>>>
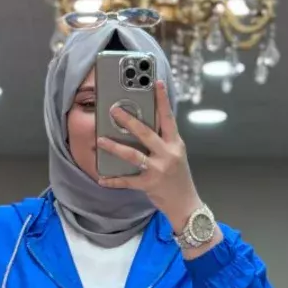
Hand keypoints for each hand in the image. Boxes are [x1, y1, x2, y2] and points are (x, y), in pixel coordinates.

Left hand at [97, 82, 209, 236]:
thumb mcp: (176, 155)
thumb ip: (163, 141)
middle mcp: (168, 154)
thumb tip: (142, 126)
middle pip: (146, 133)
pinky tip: (102, 178)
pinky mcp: (150, 185)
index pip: (168, 117)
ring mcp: (159, 170)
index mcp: (175, 144)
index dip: (162, 99)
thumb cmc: (178, 178)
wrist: (186, 205)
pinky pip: (128, 181)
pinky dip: (114, 180)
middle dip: (129, 120)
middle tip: (114, 110)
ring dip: (115, 147)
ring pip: (134, 155)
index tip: (156, 82)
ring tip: (101, 140)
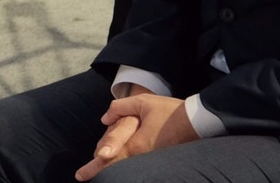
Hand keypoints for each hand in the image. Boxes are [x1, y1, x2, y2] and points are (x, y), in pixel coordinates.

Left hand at [75, 94, 195, 180]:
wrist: (199, 120)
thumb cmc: (170, 111)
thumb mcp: (142, 103)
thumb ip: (119, 108)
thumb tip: (104, 119)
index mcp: (137, 144)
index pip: (110, 159)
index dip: (94, 167)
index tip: (80, 175)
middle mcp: (144, 156)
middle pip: (118, 168)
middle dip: (99, 172)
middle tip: (82, 177)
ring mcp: (154, 159)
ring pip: (128, 167)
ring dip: (113, 168)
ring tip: (97, 169)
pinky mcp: (162, 158)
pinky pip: (139, 164)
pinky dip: (126, 165)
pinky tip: (120, 162)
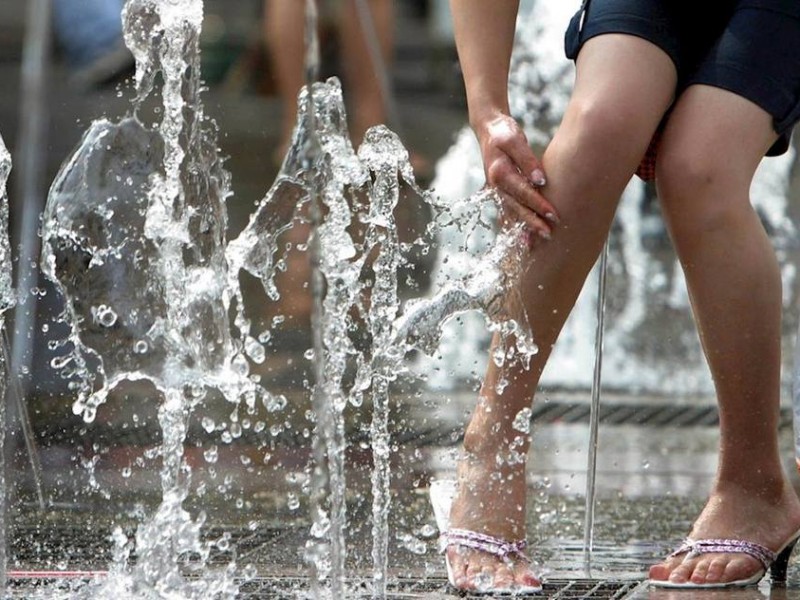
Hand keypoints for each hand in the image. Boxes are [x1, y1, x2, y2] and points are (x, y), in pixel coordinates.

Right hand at [475, 113, 558, 239]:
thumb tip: (541, 181)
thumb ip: (527, 160)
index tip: (553, 215)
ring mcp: (496, 191)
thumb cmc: (504, 133)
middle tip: (549, 234)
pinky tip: (525, 235)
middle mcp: (495, 185)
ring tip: (537, 241)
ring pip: (511, 213)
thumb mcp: (514, 140)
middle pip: (516, 208)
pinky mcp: (500, 192)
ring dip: (524, 228)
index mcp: (499, 173)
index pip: (522, 193)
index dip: (538, 205)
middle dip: (532, 223)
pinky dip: (516, 224)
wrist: (488, 129)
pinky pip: (509, 211)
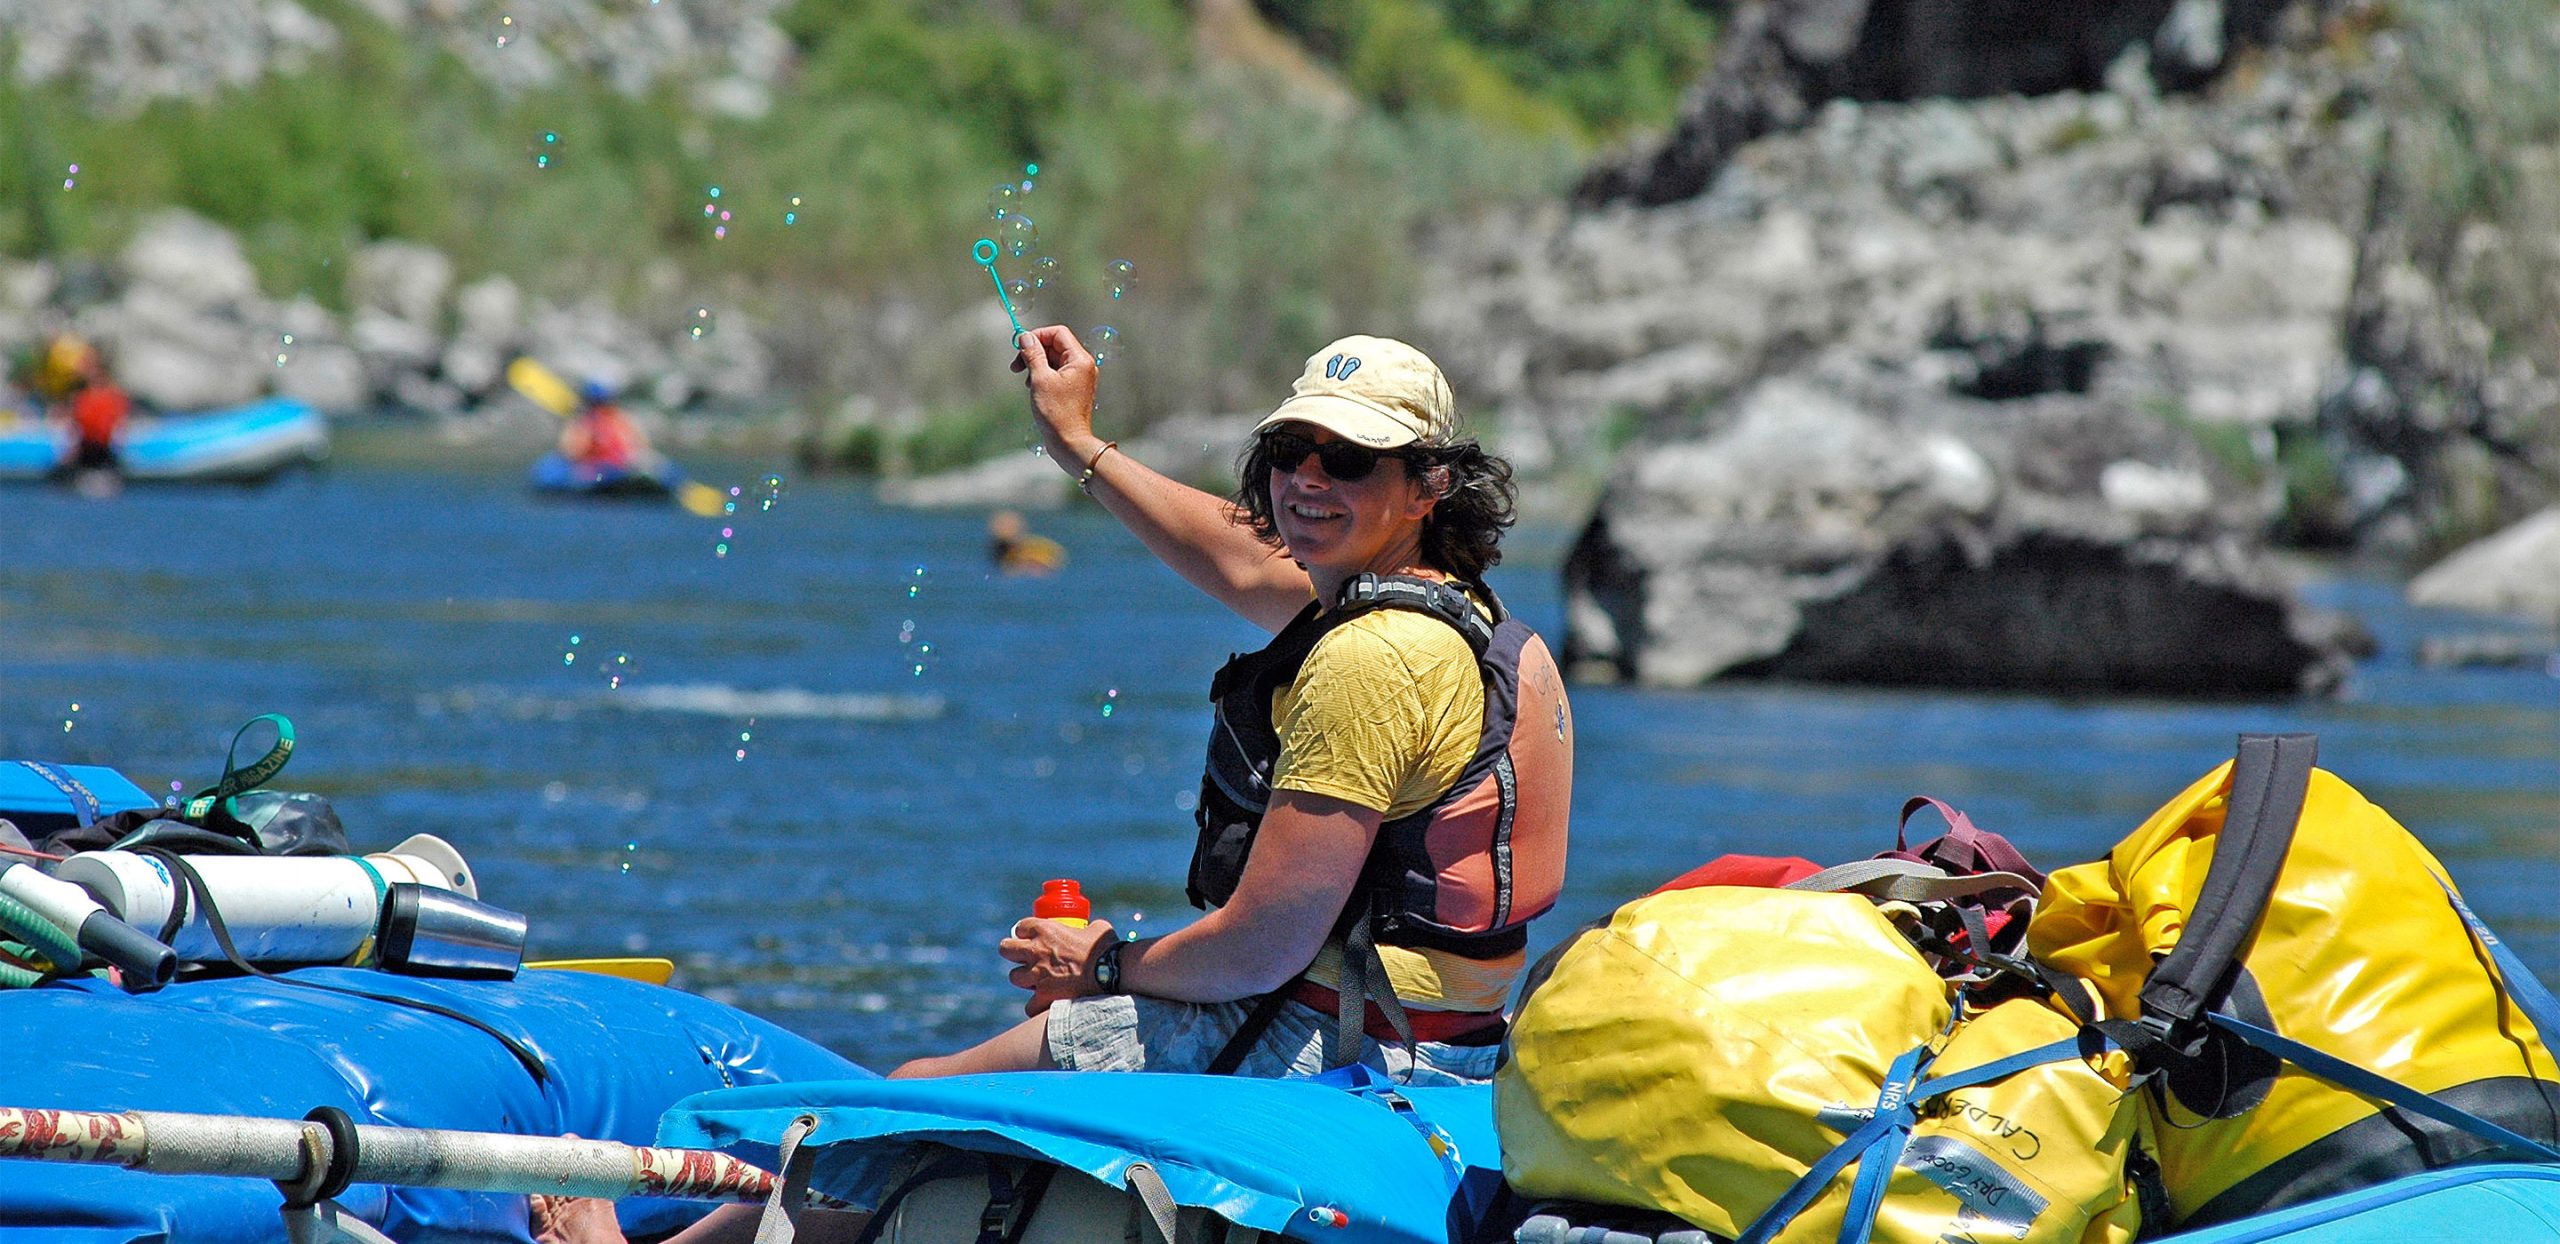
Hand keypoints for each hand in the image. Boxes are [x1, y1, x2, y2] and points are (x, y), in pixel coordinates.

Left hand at [1000, 916, 1115, 1016]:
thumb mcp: (1097, 928)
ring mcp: (1037, 975)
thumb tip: (1089, 932)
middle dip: (1013, 953)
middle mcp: (1035, 951)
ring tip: (1037, 981)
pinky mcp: (1043, 996)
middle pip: (1005, 949)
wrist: (1112, 972)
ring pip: (1014, 977)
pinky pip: (1029, 1005)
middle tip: (1025, 958)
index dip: (1025, 933)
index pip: (1021, 927)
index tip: (1031, 938)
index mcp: (1045, 930)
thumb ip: (1086, 928)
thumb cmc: (1106, 948)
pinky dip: (1036, 1005)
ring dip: (1024, 979)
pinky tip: (1045, 1003)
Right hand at [1011, 325, 1100, 465]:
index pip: (1058, 333)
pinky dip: (1042, 376)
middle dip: (1034, 352)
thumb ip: (1033, 354)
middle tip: (1016, 366)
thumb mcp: (1040, 379)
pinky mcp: (1073, 389)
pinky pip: (1056, 373)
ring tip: (1026, 382)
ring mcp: (1079, 378)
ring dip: (1036, 365)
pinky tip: (1033, 388)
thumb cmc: (1057, 413)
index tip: (1021, 346)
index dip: (1038, 335)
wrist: (1069, 442)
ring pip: (1054, 360)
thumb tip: (1025, 337)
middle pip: (1055, 346)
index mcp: (1080, 359)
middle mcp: (1083, 366)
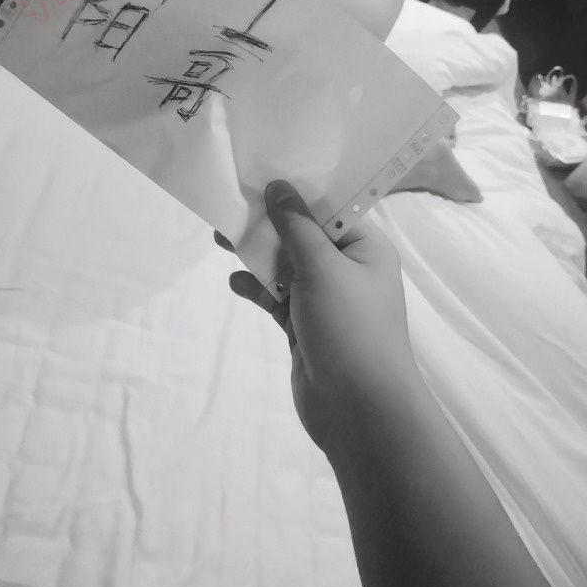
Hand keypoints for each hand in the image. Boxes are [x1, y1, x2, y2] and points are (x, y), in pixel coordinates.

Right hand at [216, 180, 415, 451]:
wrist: (360, 412)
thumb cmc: (350, 329)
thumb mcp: (322, 268)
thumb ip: (296, 227)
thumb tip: (279, 187)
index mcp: (366, 248)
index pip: (330, 209)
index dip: (297, 192)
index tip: (261, 175)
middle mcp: (348, 270)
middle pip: (303, 236)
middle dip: (268, 225)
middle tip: (231, 208)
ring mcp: (325, 300)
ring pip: (286, 267)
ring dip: (257, 256)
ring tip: (221, 241)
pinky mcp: (305, 327)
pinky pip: (277, 298)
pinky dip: (258, 289)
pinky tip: (235, 283)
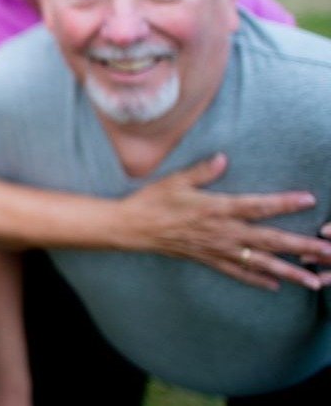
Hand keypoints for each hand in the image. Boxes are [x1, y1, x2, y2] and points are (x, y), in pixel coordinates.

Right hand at [120, 154, 330, 290]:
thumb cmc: (153, 200)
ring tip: (315, 280)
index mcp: (217, 208)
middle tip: (328, 252)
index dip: (284, 202)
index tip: (309, 199)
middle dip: (302, 247)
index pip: (257, 206)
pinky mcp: (208, 259)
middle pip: (270, 240)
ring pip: (260, 262)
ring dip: (290, 271)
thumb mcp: (176, 180)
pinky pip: (237, 273)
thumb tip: (224, 158)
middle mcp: (222, 231)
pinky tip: (276, 285)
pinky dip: (257, 280)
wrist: (132, 228)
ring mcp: (216, 249)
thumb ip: (203, 171)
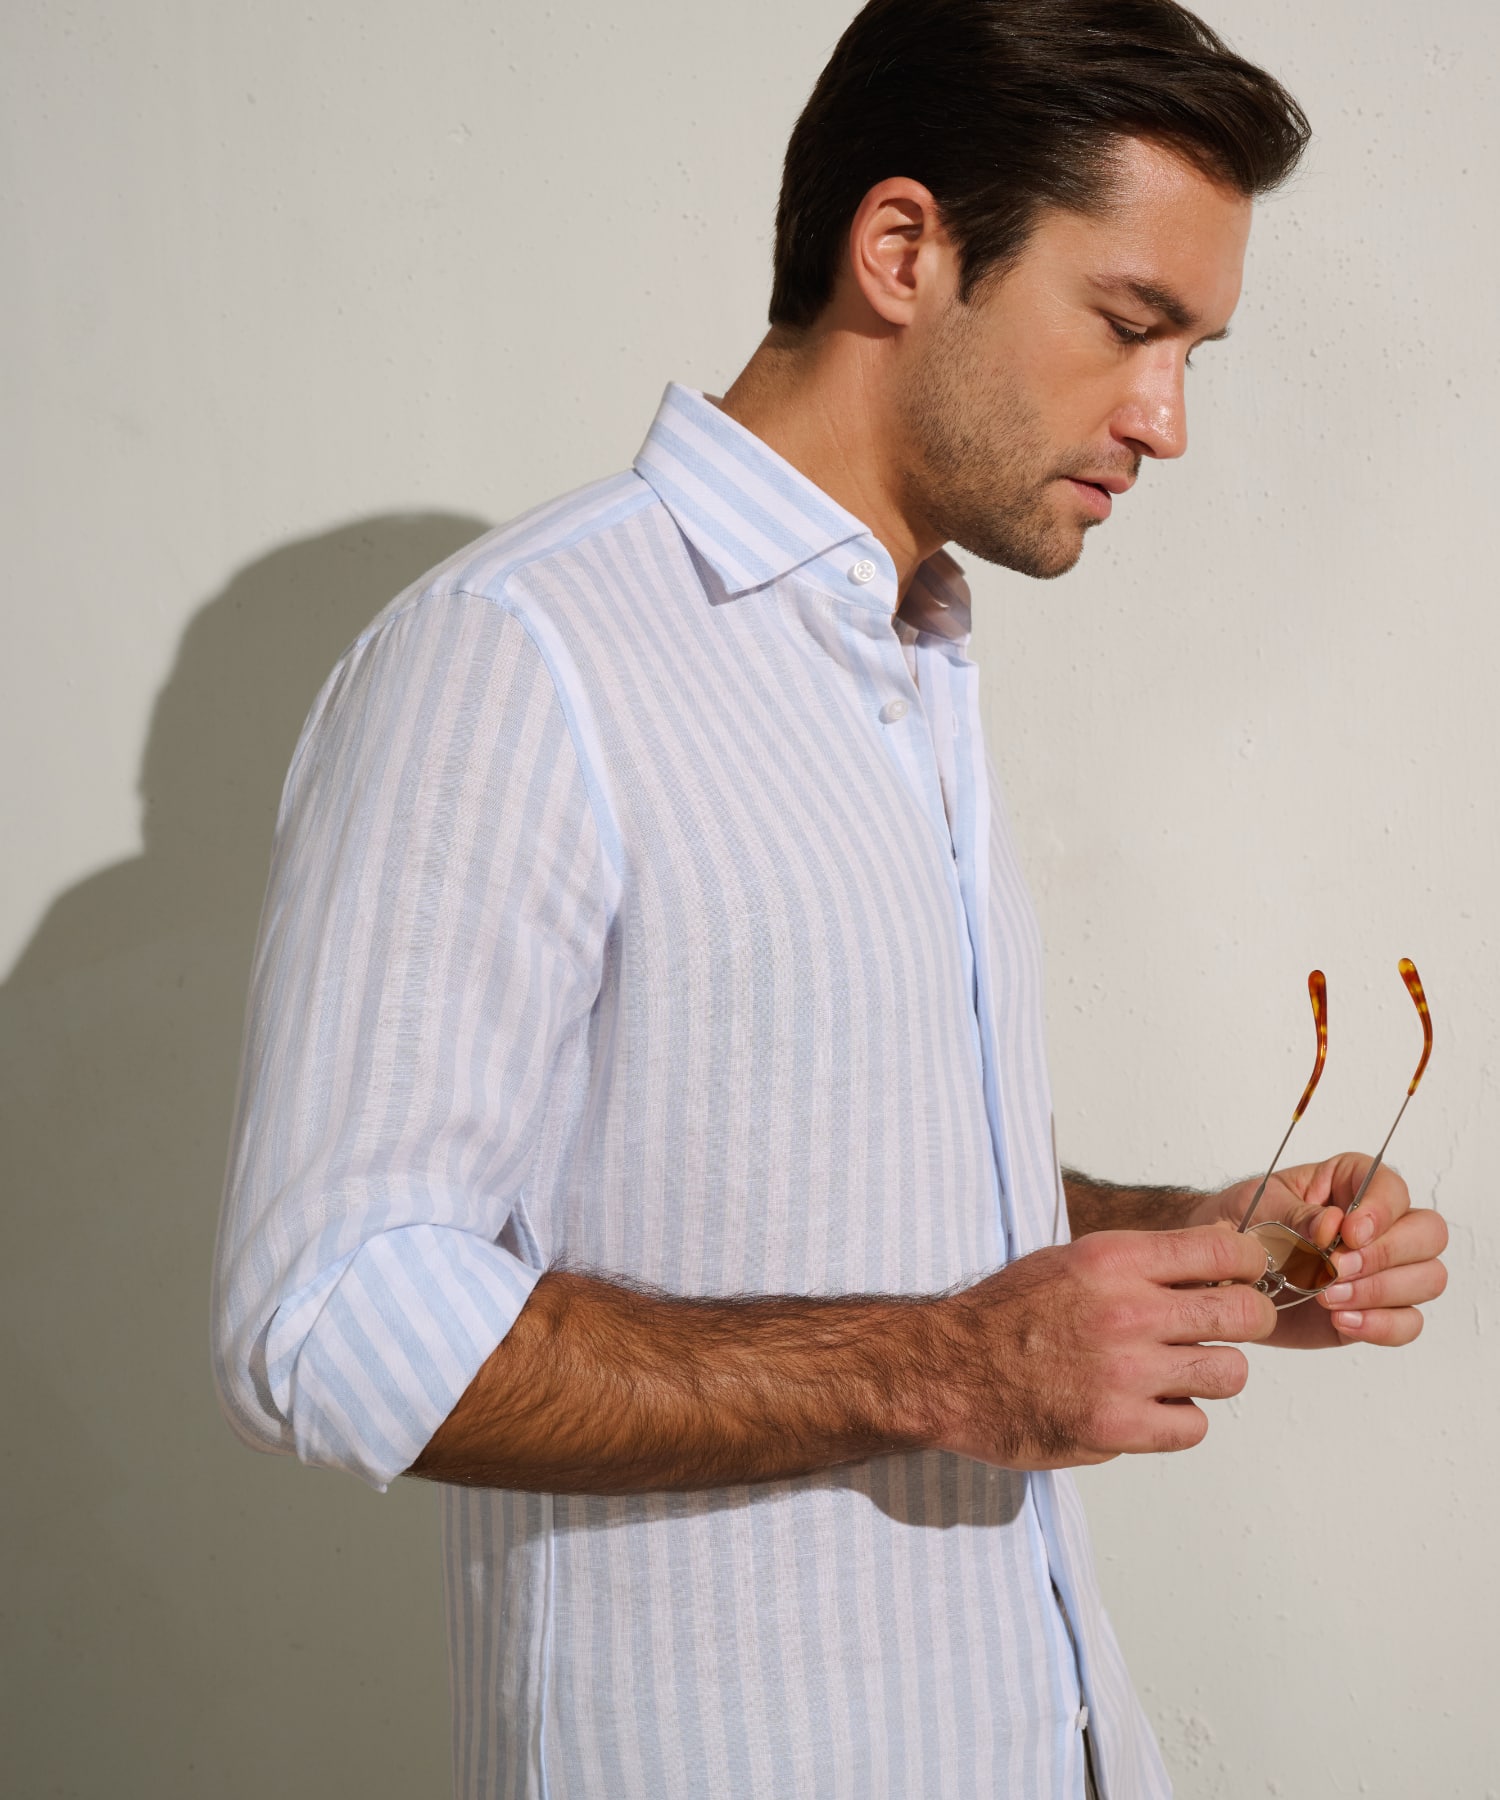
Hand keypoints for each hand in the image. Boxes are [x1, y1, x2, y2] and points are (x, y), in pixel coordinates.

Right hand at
<<<
WHAT THIS TASK INVOLVES: A single number is required: the count of lines in the data that contain the string "Right".

WRITTEN SOLUTION: 5